Work to be completed » Would you copy only the lines below, beginning with the one that contains "fic time blocks" and running through the last entry line?

Stored dataset items »

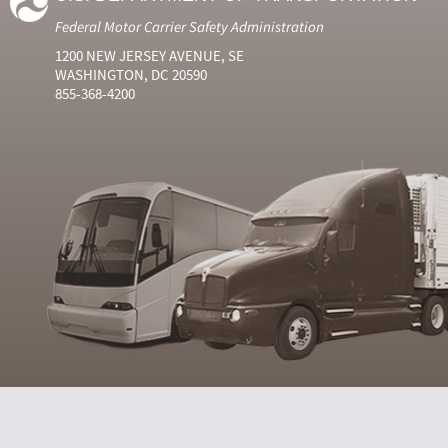
Federal Motor Carrier Safety Administration
1200 NEW JERSEY AVENUE, SE
WASHINGTON, DC 20590
855-368-4200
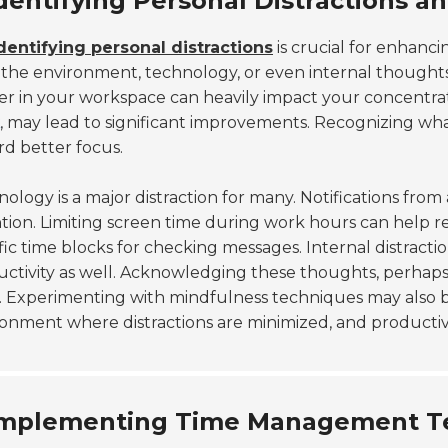
dentifying Personal Distractions a
dentifying personal distractions
is crucial for enhanc
the environment, technology, or even internal thoughts.
er in your workspace can heavily impact your concentrat
, may lead to significant improvements. Recognizing what
d better focus.
ology is a major distraction for many. Notifications fr
tion. Limiting screen time during work hours can help r
fic time blocks for checking messages. Internal distract
ctivity as well. Acknowledging these thoughts, perhaps
 Experimenting with mindfulness techniques may also be 
onment where distractions are minimized, and productivi
mplementing Time Management Tec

Solution »
fic time blocks for checking messages. Internal distract
ctivity as well. Acknowledging these thoughts, perhaps
 Experimenting with mindfulness techniques may also be 
onment where distractions are minimized, and productivi
mplementing Time Management Tec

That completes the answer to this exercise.